Gabriel Sara, que por muitas vezes foi ridicularizado por torcedores que prometiam virar astronautas se o meia vingasse, é o caso mais recente. Diniz deu ao camisa 21 a confiança necessária para 'explodir'. De tímido a um dos grandes jogadores do elenco, com gols e assistências, Sara deixou o São Paulo e rumou para Inglaterra, onde vai defender o Norwich. Sua transferência foi acertada por 9,5 milhões de libras (aproximadamente R$ 61 milhões).
Antes dele, outro que parecia não ter solução era Brenner. Revelado em 2017, o talentoso atacante não conseguia sequência e parecia desinteressado. Depois de treiná-lo enquanto esteve no Fluminense, Diniz pediu para que o São Paulo o trouxesse de volta. A aposta se mostrou acertada.
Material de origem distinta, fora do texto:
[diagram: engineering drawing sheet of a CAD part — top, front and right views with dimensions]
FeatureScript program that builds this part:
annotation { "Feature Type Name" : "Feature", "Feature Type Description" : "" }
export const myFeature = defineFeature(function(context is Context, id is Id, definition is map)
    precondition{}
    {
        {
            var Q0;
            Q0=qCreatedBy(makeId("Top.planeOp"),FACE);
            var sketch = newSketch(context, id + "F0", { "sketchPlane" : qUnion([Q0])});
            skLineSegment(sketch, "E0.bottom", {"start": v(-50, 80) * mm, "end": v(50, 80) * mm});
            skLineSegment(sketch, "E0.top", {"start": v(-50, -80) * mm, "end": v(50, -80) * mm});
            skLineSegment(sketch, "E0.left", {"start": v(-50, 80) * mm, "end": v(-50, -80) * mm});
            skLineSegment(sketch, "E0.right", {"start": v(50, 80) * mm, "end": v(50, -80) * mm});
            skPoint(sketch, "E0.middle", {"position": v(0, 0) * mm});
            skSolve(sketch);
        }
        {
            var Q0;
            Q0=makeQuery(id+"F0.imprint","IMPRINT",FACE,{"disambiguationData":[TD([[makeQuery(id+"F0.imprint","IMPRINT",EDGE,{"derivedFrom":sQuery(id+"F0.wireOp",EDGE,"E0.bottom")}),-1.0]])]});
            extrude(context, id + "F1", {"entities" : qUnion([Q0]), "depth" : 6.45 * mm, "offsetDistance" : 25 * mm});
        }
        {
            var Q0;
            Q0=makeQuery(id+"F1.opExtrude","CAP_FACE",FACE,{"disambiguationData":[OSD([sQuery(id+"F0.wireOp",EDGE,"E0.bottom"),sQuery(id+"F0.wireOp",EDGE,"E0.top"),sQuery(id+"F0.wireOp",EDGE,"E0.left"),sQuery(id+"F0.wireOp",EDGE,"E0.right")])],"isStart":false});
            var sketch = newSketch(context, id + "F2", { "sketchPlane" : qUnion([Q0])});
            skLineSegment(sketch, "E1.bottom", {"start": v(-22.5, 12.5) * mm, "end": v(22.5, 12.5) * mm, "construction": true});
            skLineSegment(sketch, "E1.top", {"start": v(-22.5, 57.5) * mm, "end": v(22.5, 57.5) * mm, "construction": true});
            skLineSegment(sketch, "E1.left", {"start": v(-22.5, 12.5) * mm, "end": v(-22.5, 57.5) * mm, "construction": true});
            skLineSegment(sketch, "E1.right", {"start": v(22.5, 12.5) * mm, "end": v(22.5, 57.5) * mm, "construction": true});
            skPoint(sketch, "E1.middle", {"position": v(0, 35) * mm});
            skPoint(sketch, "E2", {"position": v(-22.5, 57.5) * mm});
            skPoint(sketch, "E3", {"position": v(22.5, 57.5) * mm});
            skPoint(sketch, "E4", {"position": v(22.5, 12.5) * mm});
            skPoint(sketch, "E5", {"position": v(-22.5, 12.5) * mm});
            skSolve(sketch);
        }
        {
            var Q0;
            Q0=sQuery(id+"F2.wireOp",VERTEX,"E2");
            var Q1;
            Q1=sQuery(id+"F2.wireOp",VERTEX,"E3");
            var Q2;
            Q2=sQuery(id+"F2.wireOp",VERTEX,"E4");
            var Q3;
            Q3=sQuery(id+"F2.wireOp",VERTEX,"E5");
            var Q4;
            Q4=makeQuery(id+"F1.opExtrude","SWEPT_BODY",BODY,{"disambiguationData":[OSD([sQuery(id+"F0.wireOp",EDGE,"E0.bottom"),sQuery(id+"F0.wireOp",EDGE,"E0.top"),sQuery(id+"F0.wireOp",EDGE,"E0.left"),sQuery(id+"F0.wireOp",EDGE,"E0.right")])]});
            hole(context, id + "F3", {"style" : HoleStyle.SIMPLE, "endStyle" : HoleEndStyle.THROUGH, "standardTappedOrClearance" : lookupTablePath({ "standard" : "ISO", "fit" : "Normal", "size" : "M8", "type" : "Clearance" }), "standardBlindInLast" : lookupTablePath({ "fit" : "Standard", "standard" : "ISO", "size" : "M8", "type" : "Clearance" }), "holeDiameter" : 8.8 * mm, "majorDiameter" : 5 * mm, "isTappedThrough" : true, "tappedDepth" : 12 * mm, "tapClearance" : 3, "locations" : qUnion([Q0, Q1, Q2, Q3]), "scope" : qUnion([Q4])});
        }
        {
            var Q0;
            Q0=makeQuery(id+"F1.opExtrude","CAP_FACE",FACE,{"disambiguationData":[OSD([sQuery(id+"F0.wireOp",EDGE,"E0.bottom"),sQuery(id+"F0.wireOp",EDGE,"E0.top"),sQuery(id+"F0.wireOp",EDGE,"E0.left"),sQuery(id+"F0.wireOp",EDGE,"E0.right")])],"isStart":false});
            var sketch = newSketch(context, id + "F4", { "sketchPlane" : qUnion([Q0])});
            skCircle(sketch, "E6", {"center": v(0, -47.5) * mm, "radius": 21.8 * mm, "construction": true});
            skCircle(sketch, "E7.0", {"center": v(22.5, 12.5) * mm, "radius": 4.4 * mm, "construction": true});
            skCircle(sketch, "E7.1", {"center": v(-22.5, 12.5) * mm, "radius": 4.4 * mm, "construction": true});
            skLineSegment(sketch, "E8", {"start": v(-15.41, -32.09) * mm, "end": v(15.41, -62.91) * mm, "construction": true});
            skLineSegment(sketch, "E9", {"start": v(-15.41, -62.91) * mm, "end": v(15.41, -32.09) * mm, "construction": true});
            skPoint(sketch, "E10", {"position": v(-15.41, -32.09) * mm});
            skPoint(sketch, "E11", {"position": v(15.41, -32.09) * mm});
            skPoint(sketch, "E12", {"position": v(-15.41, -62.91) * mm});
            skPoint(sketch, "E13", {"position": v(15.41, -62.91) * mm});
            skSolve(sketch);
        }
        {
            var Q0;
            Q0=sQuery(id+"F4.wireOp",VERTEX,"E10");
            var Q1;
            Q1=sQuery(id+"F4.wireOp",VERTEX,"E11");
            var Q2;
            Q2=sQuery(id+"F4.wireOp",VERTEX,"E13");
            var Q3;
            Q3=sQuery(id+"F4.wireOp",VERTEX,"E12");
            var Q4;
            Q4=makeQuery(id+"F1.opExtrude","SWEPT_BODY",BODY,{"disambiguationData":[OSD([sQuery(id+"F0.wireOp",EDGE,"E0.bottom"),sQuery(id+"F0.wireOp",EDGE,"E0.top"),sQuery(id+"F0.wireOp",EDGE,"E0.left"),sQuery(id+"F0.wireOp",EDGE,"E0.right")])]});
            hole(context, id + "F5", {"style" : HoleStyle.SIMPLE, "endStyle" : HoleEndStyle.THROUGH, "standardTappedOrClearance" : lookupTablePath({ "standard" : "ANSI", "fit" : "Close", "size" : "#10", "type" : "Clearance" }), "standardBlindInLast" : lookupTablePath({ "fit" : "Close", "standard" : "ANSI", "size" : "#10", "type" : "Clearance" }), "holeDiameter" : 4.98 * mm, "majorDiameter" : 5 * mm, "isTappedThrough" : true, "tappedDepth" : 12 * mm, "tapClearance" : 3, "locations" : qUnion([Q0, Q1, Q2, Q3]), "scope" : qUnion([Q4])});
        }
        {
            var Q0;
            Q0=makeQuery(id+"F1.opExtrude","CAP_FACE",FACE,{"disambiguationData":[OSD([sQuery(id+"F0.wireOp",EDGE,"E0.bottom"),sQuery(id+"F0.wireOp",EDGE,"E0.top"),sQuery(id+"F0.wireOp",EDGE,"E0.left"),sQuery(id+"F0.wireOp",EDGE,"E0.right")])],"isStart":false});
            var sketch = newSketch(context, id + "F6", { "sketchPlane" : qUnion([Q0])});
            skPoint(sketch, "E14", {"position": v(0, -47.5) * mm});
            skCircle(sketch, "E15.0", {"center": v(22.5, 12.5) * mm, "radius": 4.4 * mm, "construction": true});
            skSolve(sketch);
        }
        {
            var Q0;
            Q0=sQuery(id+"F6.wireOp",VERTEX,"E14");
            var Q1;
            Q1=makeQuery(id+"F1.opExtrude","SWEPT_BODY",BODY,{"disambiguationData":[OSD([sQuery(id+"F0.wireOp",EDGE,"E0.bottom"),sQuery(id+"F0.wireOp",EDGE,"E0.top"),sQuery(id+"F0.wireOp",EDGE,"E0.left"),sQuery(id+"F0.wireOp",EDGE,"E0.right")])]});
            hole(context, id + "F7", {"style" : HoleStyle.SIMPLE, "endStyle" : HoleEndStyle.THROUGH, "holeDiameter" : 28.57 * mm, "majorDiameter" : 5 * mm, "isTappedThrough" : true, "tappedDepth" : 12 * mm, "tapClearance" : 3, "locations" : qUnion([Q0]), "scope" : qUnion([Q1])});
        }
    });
Brenner formou com Luciano uma dupla que tinha como característica a movimentação constante, o que transformou os dois jogadores em goleadores na temporada. O resultado financeiro apareceu quando o Tricolor negociou Brenner com o Cincinnati FC, dos Estados Unidos, por US$ 13 milhões (R$ 70 milhões).
"Gosto de trabalhar com a base, e esse é um clube que precisa formar jogadores. Um clube que tem muitos juros para pagar e cada venda da base paga os juros", afirmou Ceni, depois do jogo com o Palmeiras.
Embora o trabalho de Diniz tenha acabado sem títulos no São Paulo, que foi eliminado na semifinal da Copa do Brasil pelo Grêmio, e deu adeus ao Brasileirão, mesmo tendo ficado sete pontos à frente do segundo colocado, o time apresentou um futebol agradável e competitivo na maior parte da passagem do técnico no Morumbi.
As vitórias em sequência sobre o Flamengo, algumas delas quando Ceni comandava o Rubro-Negro, ficaram marcadas. Assim como as eliminações para o Mirassol, no Paulista, e Lanús, na Sul-Americana. A discussão pública com Tchê Tchê também. Por ter passado do ponto, Diniz teve de vir a público se desculpar com o volante, então no Tricolor.
Mas o momento no Fluminense é outro. No comando do tricolor carioca desde maio, conquistou 12 vitórias em 18 jogos. O Fluminense não perde há sete jogos, sendo seis vitórias consecutivas.